Argument

There are two Americas in summer 2025 operating on fundamentally different logics: the Fed’s data-driven, technocratic caution (Powell trying to thread the needle between inflation and recession) and the Trump administration’s populist, ideologically-driven immigration agenda (Project 2025 deportation plans). These two systems are on a collision course because mass deportations would trigger a labor shortage → wage spiral → inflation surge → Fed forced to raise rates → recession. This creates a scenario where political logic (cultural fortification) directly contradicts monetary logic (price stability), and the Fed’s institutional independence becomes the contested terrain. The twist: polling shows even Republican voters are more ambivalent on immigration than the activist base suggests.

Structure

  1. Two Americas — the data priests in quiet rooms vs. the passion of rallies; Powell’s tightrope vs.
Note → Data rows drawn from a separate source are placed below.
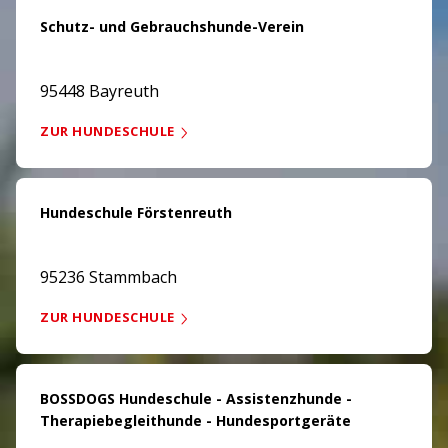
Schutz- und Gebrauchshunde-Verein
95448 Bayreuth
ZUR HUNDESCHULE
Hundeschule Förstenreuth
95236 Stammbach
ZUR HUNDESCHULE
BOSSDOGS Hundeschule - Assistenzhunde -
Therapiebegleithunde - Hundesportgeräte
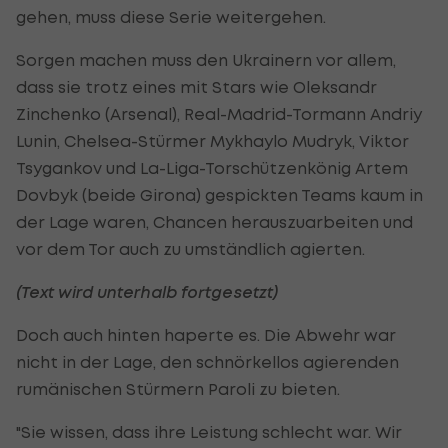
gehen, muss diese Serie weitergehen.
Sorgen machen muss den Ukrainern vor allem,
dass sie trotz eines mit Stars wie Oleksandr
Zinchenko (Arsenal), Real-Madrid-Tormann Andriy
Lunin, Chelsea-Stürmer Mykhaylo Mudryk, Viktor
Tsygankov und La-Liga-Torschützenkönig Artem
Dovbyk (beide Girona) gespickten Teams kaum in
der Lage waren, Chancen herauszuarbeiten und
vor dem Tor auch zu umständlich agierten.
(Text wird unterhalb fortgesetzt)
Doch auch hinten haperte es. Die Abwehr war
nicht in der Lage, den schnörkellos agierenden
rumänischen Stürmern Paroli zu bieten.
"Sie wissen, dass ihre Leistung schlecht war. Wir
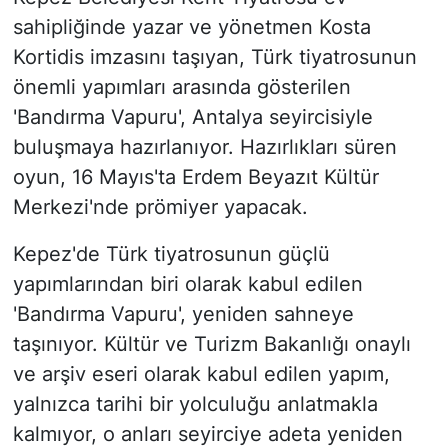
sahipliğinde yazar ve yönetmen Kosta
Kortidis imzasını taşıyan, Türk tiyatrosunun
önemli yapımları arasında gösterilen
'Bandırma Vapuru', Antalya seyircisiyle
buluşmaya hazırlanıyor. Hazırlıkları süren
oyun, 16 Mayıs'ta Erdem Beyazıt Kültür
Merkezi'nde prömiyer yapacak.
Kepez'de Türk tiyatrosunun güçlü
yapımlarından biri olarak kabul edilen
'Bandırma Vapuru', yeniden sahneye
taşınıyor. Kültür ve Turizm Bakanlığı onaylı
ve arşiv eseri olarak kabul edilen yapım,
yalnızca tarihi bir yolculuğu anlatmakla
kalmıyor, o anları seyirciye adeta yeniden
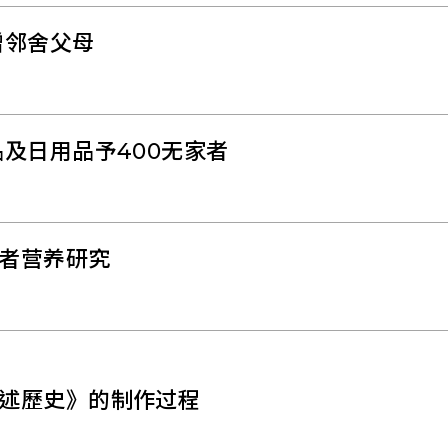
赠邻舍父母
及日用品予400无家者
者营养研究
述歷史》的制作过程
Trump’s mandate
  2. The Fed’s tightrope — Core PCE ~3% (above 2% target), GDP growth revised down to 1.4%, the impossible choice between inflation and recession
  3. The populist mandate — Project 2025; birthright citizenship, mass deportations, ideological visa tests; partisan polling split
  4. The imminent collision — the mechanistic argument: deportation → labor shortage → wage spiral → inflation surge → Fed trap → White House/Fed war
  5. The surprising twist — Gallup polling showing Americans (including Republicans) at record high “good thing” view of immigration, suggesting disconnect between activist intensity and public ambivalence

Key Examples

  • Core PCE ~3% in mid-2025, a full percentage point above the Fed’s 2% target
  • Fed’s own GDP projection: 1.4% growth for 2025 — “economic growth has slowed to a crawl”
  • Project 2025 blueprint: end birthright citizenship, National Guard for mass deportations, ideological purity tests on visa applicants, reinstated travel bans
  • The collision mechanism: deportations → labor shortage → businesses forced to raise wages → prices rise → inflation monster re-released → Fed forced to raise rates → recession
  • Gallup data showing record high percentage of Americans (including Republicans) seeing immigration as a “good thing” — quiet majority vs. loud activist minority
  • The framing of Fed independence as “part of an unaccountable ‘elite’ establishment” in populist rhetoric — the political attack surface

Connections

  • Jerome Powell — the Fed chair on the data-driven side of the collision
  • Federal Reserve — the institution whose independence is the contested terrain
  • Donald Trump — the populist agenda’s architect
  • Project 2025 — the policy blueprint; deportation and immigration enforcement at scale
  • Immigration — the proximate cause of the collision; the labor market mechanism
  • Inflation — the shared concern; the Fed fights it with rates, political agenda risks reigniting it
  • Stagflation — the implied worst-case outcome if both sides of the trap close simultaneously

What It Leaves Open

  • This piece was written as prospective analysis (July 2025); subsequent pieces (“The Central Bank Crack,” “The Fed’s Independence Theater”) document what actually happened — the collision did occur, manifesting in public attacks on Powell and governor-level dissents
  • Whether mass deportations at the scale envisioned actually produce the labor market effects predicted — the mechanism is plausible but the scale of deportation actually executed vs. rhetorically promised is unclear
  • The polling data point — if most Americans (including Republicans) actually favor immigration, why doesn’t that constrain the policy? The piece raises but doesn’t resolve this democratic puzzle
  • What “institutional independence” actually means legally — whether there are any statutory protections or only normative ones

Newsletter Context

This is the earliest piece in the Fed/politics thread and reads as foundational context — it sets up the Trump/Fed collision that the later pieces document as it happens. The most useful analytical contribution is the mechanistic argument: deportations → labor shortage → inflation → Fed trap. That’s a clean causal chain worth tracking for empirical verification. The Gallup polling twist is the most interesting empirical detail — it suggests the political intensity driving the collision doesn’t reflect majority preferences, which has implications for how durable the conflict is. Written as prediction; the later pieces in the series are the verification.